Amazon Web Services (AWS) taucht seit Ende November mit Amazon Neptune in die Welt der Graphentechnologie ein. Wie alle anderen Ankündigungen des Cloud-Marktführers, erregte auch Neptune große Aufmerksamkeit. Bestehende Anbieter von Graphdatenbanken sind allerdings der Meinung, dass diese Aufmerksamkeit auch gut für sie sein kann.
Im Graphdatenbankmarkt trifft AWS mit Neptune auf einige Wettbewerber. Neben großen relationalen Datenbankanbietern - sowohl IBM als auch Microsoft haben 2017 neue Graphdatenbanken auf Basis von Open-Source-Technologien lanciert – schließt sich Amazon einer Gruppe kleinerer Anbieter von Graphentechnologie an, die der Technologie zu einer höheren Marktdurchdringung verhelfen möchten.

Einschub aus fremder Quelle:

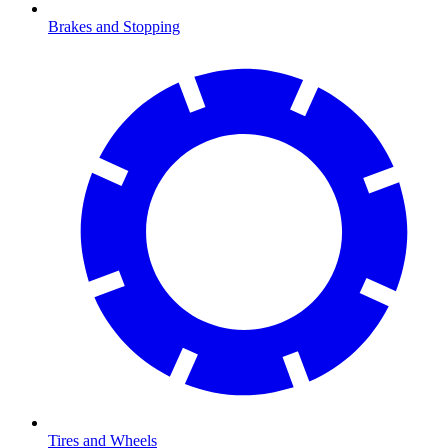
Brakes and Stopping
Tires and Wheels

Graphdatenbanken verzichten auf das traditionelle spalten- und zeilenbasierte relationale Datenformat und verwenden stattdessen ein Format, das auf Knoten – oder Entitäten – und Kanten basiert, die Beziehungen verknüpfen. Betrugserkennung, Stammdatenverwaltung und Empfehlungs-Engines sind Bereiche, in denen es immer mehr Anwendungsfälle für Graphen gibt.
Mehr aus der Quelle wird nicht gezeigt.